According to Dr. LeAnne Petherick, an assistant professor with the School of Human Kinetics and Recreation, providing more opportunities for physical activity is crucial for improving participation. However, research suggests that girls and women face a lot of barriers that impede their access to and participation in physical activity and sport.

“For example,” noted Dr. Petherick, “research from the Canadian Association of the Advancement of Women and Sport, indicates that girls under-value and underestimate what they’re capable of, and that’s only one factor of many that can lead to low physical activity levels.”

So, Dr. Petherick wants to find out how girls in a rural community in particular experience and understand health and healthy practices in physical activity and health-based programs with a three phase project. Phase one focuses on the You GO…Girl! Program currently offered in Stephenville Crossing.

“A lot of research focuses on the importance of health-promotion, but few studies examine the ways in which young people, and especially girls, make sense of, and incorporate healthy living into their daily lives,” said Dr.

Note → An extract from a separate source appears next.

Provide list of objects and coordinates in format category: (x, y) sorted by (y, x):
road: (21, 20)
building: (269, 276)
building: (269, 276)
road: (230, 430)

Petherick. “And given the population of Stephenville Crossing, the project fills physical activity research gaps by including three key groups: women and girls, rural populations and possibly aboriginal girls.

“Looking at how young girls develop a sense of identity is important for the development of provincial programs designed to promote healthy messages targeting girls and women and because the aim of this project is to listen to young people, I’m hoping the project will provide a voice to rural youth in this province.”